Aditya Birla’s Hindalco Completes Acquisition of Aleris
The acquisition of the US-based rolled products major Aleris Corporation positions Hindalco as one of the world's largest aluminium companies with a global footprint spanning 49 modern manufacturing facilities in North America, Europe and Asia.
Aditya Birla Group’s Hindalco Industries Ltd announced the completion of acquiring Aleris by its wholly-owned subsidiary Novelis Inc.
The acquisition of the US-based rolled products major Aleris Corporation positions Hindalco as one of the world’s largest aluminium companies with a global footprint spanning 49 modern manufacturing facilities in North America, Europe and Asia.

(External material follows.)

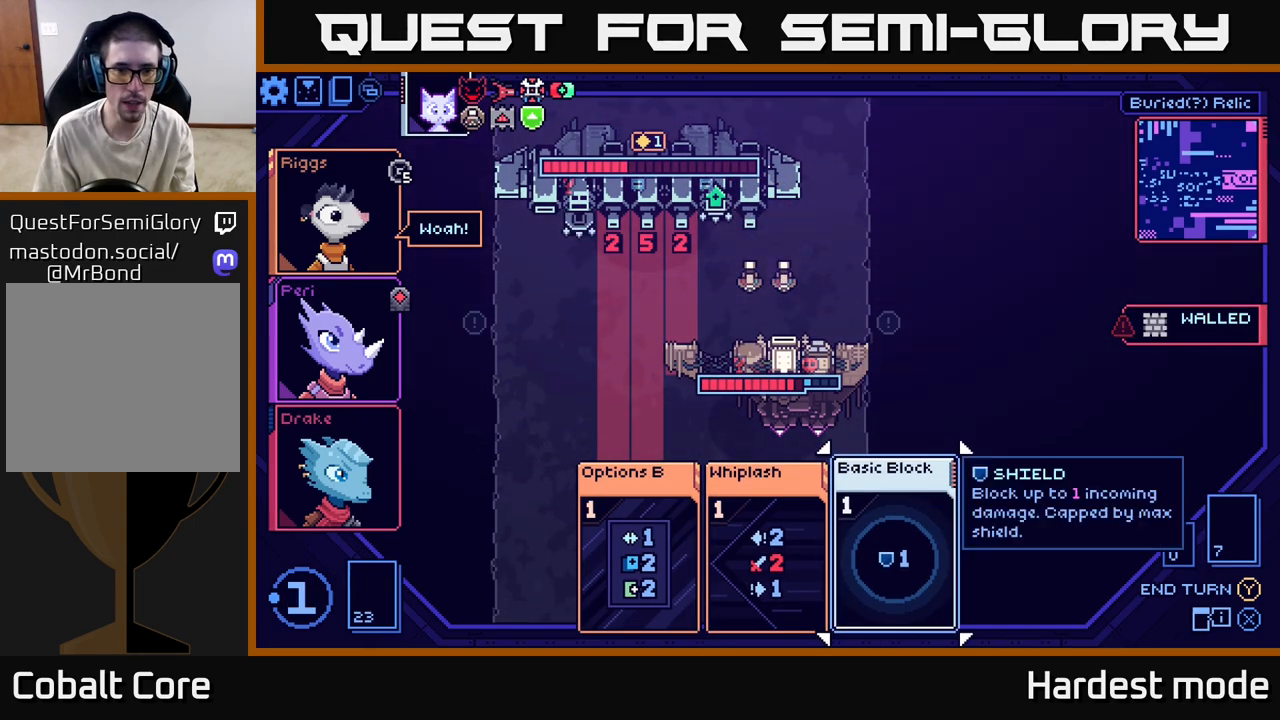
{"buttons": [], "left_stick": "center", "right_stick": "center", "events": []}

The closing purchase price of 2.8 billion dollars consists of 775 million dollars for the equity value as well as two billion dollars for the assumption or extinguishment of Aleris’ current outstanding debt and a 50 million dollars earn-out payment.
Legacy Aleris debt levels have increased since the initial acquisition announcement due to rise in working capital to support the ramp-up of operations while the earn-out is related to stronger than expected performance by Aleris’ US business.
“The Aleris deal marks a major milestone for Hindalco and Novelis on their path to global leadership,” said Chairman of Aditya Birla Group Kumar Mangalam Birla in a statement.
“The closure of this deal amid challenging market conditions reflects our conviction in the Aleris business and its value to our metals portfolio. Periods of turmoil have historically seen the emergence of champions powered by quality leadership and sound business fundamentals. This is a long-term strategic bet, much like Novelis was in 2007,” he said.
Birla said the Aleris deal crucially enables further diversification of the metals downstream portfolio into other premium market segments, most notably aerospace. “With this further expansion in our aluminium portfolio, we have taken a decisive step towards a more sustainable future.”
With the addition of Aleris’ operational assets and workforce, Novelis is poised to more efficiently serve the growing Asia market by integrating complementary assets in the region including recycling, casting, rolling and finishing capabilities.
Managing Director of Hindalco Industries Satish Pai said the Aleris acquisition takes forward the company’s aluminium value-added products strategy and gives it entry into high-end aerospace. It further insulates Hindalco-Novelis from global price volatility and sharpens our focus on the downstream business.
“Aleris enhances our strategic position in Asia and also solidifies our position as a leading global metals player with a stronger presence across the United States and Europe as well,” said Pai.
Beyond its many strategic benefits, the acquisition will generate 150 million dollars in synergies and creates a strong financial profile. In addition, combined net debt to adjusted EBITDA of 3.3 times is within the recently updated guidance of below 3.5 times and well below the initial outlook of below 4 times at transaction announcement.
On a trailing 12-month basis ending December 31, 2019, legacy standalone Aleris adjusted EBITDA stood at 388 million dollars, higher than that estimated at the time of deal announcement. Despite the increase in legacy Aleris debt, the implied enterprise value multiple of 7.2 times is in line with the acquisition case on account of better EBITDA performance.
An 18.7 dollar billion metals powerhouse, Hindalco is the world’s largest aluminium rolling and recycling company, and a major copper player. It is also one of Asia’s largest producers of primary aluminium.